Learning the "Diagonal 2-Beat Kick"

By PAUL SMYTH


NOTE FROM TERRY LAUGHLIN The most popular topic on the TI Discussion Forum, by a wide margin, has been the 2-Beat Kick (2BK), particularly the Diagonal Power (or Cross-Kick) version I’ve written about in several articles. This kickin which the right foot drives as the left arm spears, and vice versa–integrates better with the “perpetual motion stroke” for endurance and fitness swimming, than any other kicking style. Many TI swimmers, when they begin to examine their kicking, discover they instinctively do a “same-side” kick. This works, after a fashion, but doesn’t add nearly as much energy to body rotation. This modification of Skating practice, suggested by Paul Smyth, is the best exercise I’ve seen for learning the essential coordination of the Diagonal 2-Beat. To add even more value, do Paul’s exercises with awareness of the core muscles, as described in Julie Friedeberger’s article.

Here’s a suggestion for a drill to get the feel of kicking with the leg opposite the spearing arm:

1. Skate, kicking normally.

2. Kick with both feet, but focus on the foot on the same side as the extended arm. If you’re skating on your left track, tune in to your left leg. Examine how your right hip and shoulder move as you vary the kick. Your right shoulder will be just above the surface and your hip should be aligned with it.

3. The arm at your side—the right arm if you're skating on your left track—is the one that would be spearing. Keep it “in your pocket” but imagine yourself like a boxer feinting—think about the "contextual" core-muscle parts of the kinetic chain.

4. Feel that long, supple kick from your upper hip or gut, and feel how your right shoulder reacts you play around with making the kick deep, shallow, wide, compact, with varying degrees of knee bend, foot point, etc. Define the physical/conceptual space, then explore it, then narrow it down.

Also experiment with timing, relative contraction or relaxation of various muscles, and the overall gestalt of getting your hip into it. Explore how the different kick styles you use, as an isolated element, move you forward or slow you down due to drag. I enjoyed doing this because it allowed me to test numerous iterations quickly, accumulating and comparing them to choose one or two that work best.

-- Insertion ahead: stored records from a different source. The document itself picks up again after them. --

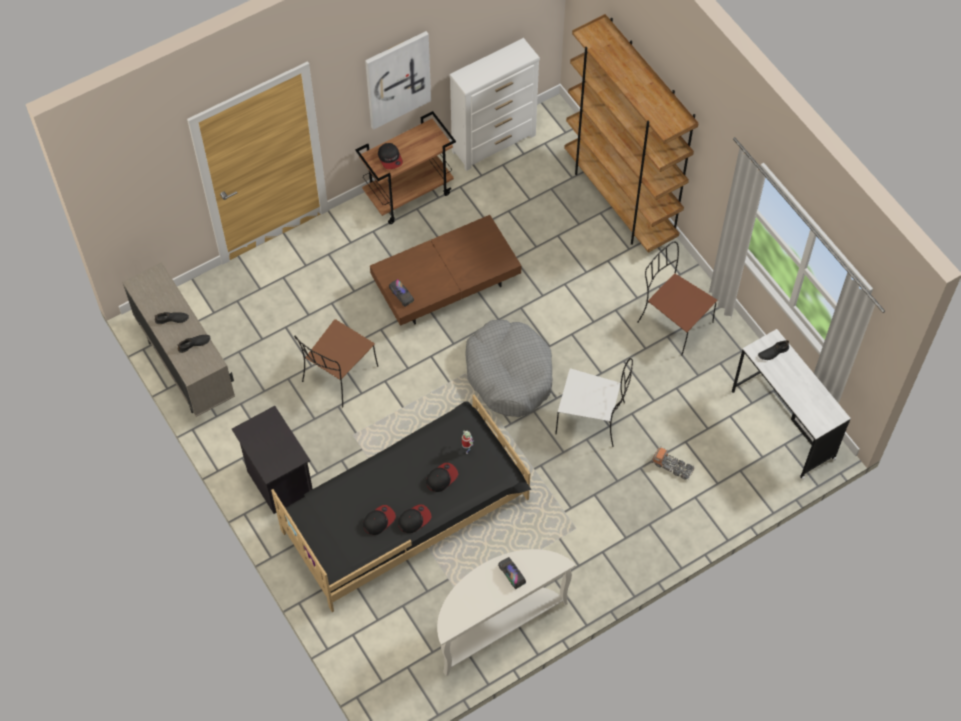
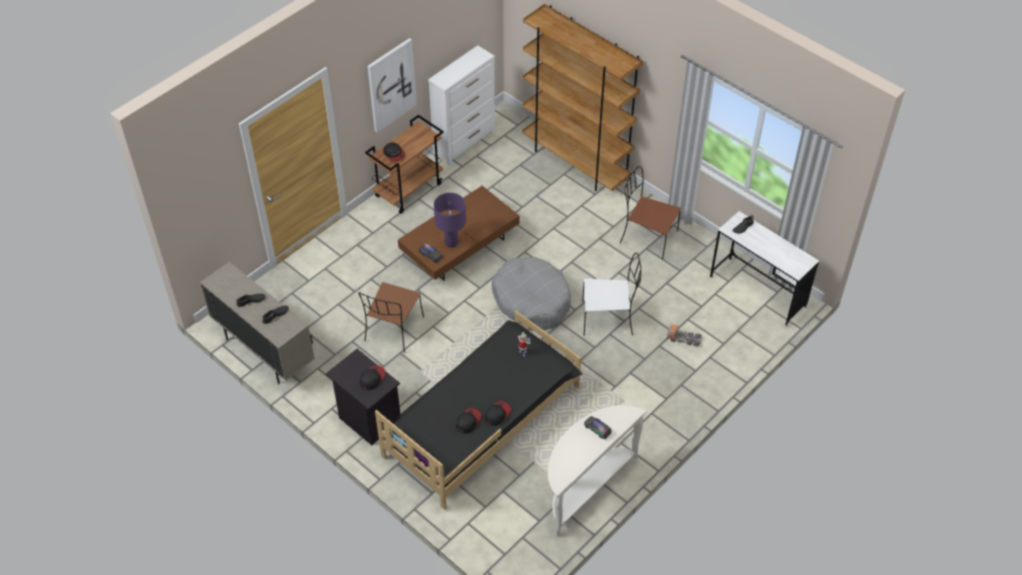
camera: 15 degrees left, 10 degrees down
(430, 284) = (451, 242): none -> purple table lamp
(441, 478) = (509, 378): cap -> cap (372, 378)

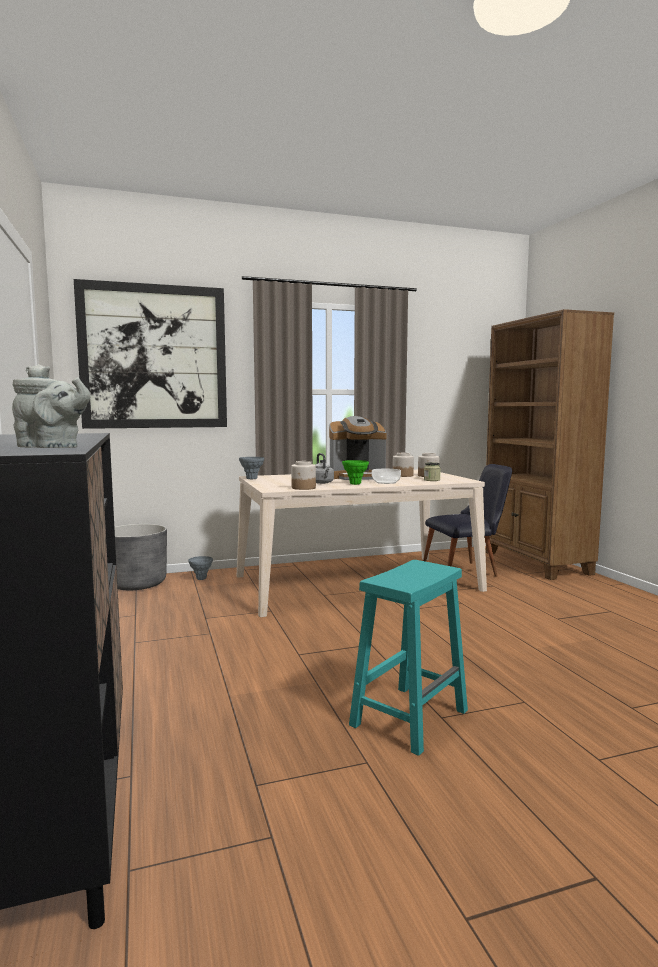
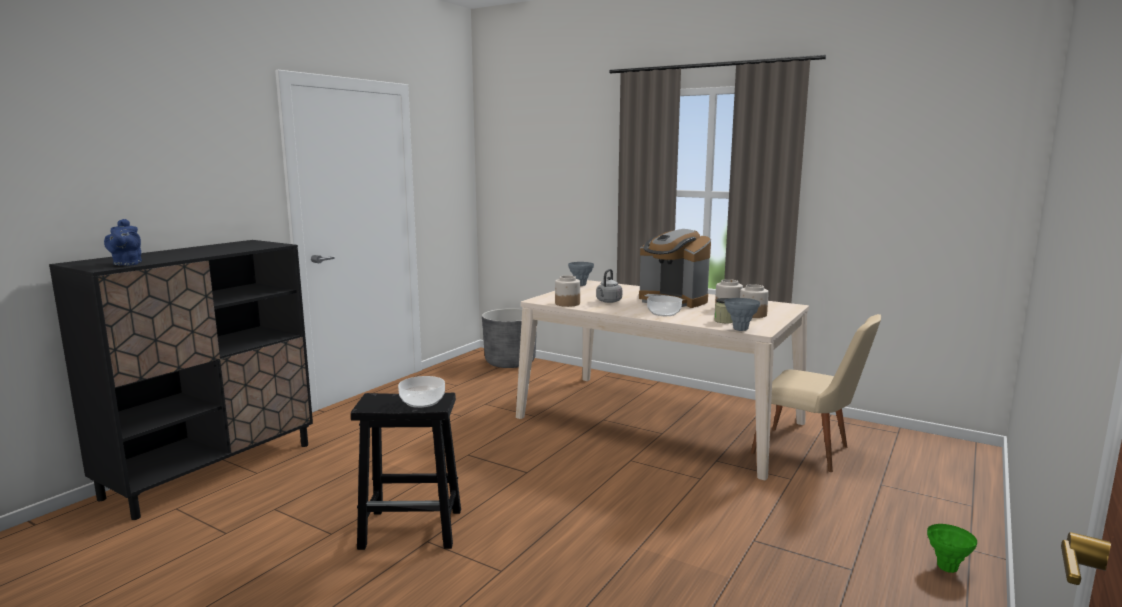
camera: 50 degrees right, 5 degrees up
(52, 448) = (127, 264): grey teapot -> blue teapot
(154, 357) = (542, 157): picture -> none
(201, 578) = (556, 372): grey vase -> grey vase (740, 329)
(355, 484) = (628, 309): green vase -> green vase (947, 568)
(410, 717) = (413, 528): turquoise stool -> black stool
(424, 570) = (422, 402): none -> bowl
(466, 571) = (810, 452): black chair -> beige chair
(536, 563) = (943, 480): brown bookcase -> none

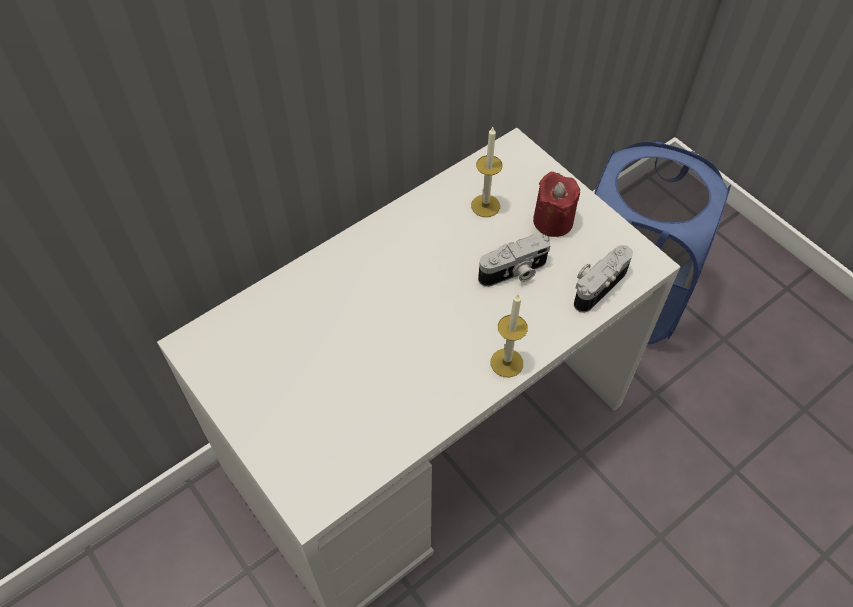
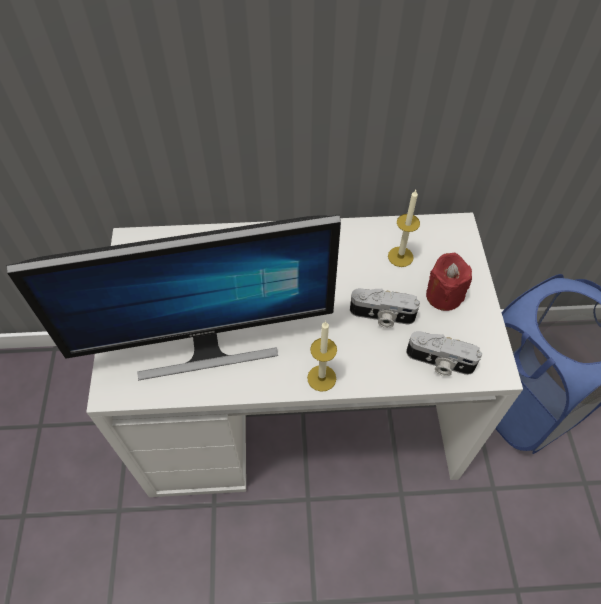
camera: 35 degrees right, 0 degrees up
(370, 401) = (206, 345): none -> monitor
(597, 285) = (439, 363): camera -> camera turned 150 degrees counterclockwise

You can also experiment with the "incorrect" kick—that is, with left arm is extended, feel how your right hip and shoulder move as you kick the right leg. When you mix the cross-kick and same-side kick, they either cancel, like opposite waves, leaving you becalmed, or introduce a jerky, disruptive, element into an otherwise smooth shift from one side to the other. As one Forum poster suggested, when the rhythm breaks down, you go from a powerful rhythmic feel to a chaotic wounded-fish flail.

To bring this awareness into whole-stroke, I’d suggest a series of 50s. Skate on the first 25 and swim on the second. On the odd 50s, pay attention to your left leg and right shoulder/hip on Skating and your right-hand-spear on whole stroke. Even 50s, switch your attention to the other side. Once you have the basic coordination, experiment with how little motion is required for a 2BK. This will improve your streamline and concentrate your power.

This approach might not work for everyone but it helped reduce my 50-yard time by 12 seconds and my golf score by nine points.

Paul Smyth is beginning his second year as an age-group triathlete. "TI swim technique and emphasis on mindful practice has given me the confidence to train for a half-ironman event this year after doing well in sprint and Olympic-distance events last year," he notes, "and has helped me enjoy every lap, and also every bike and run mile." He is a neurologic consultant and writer in Cincinnati, Ohio.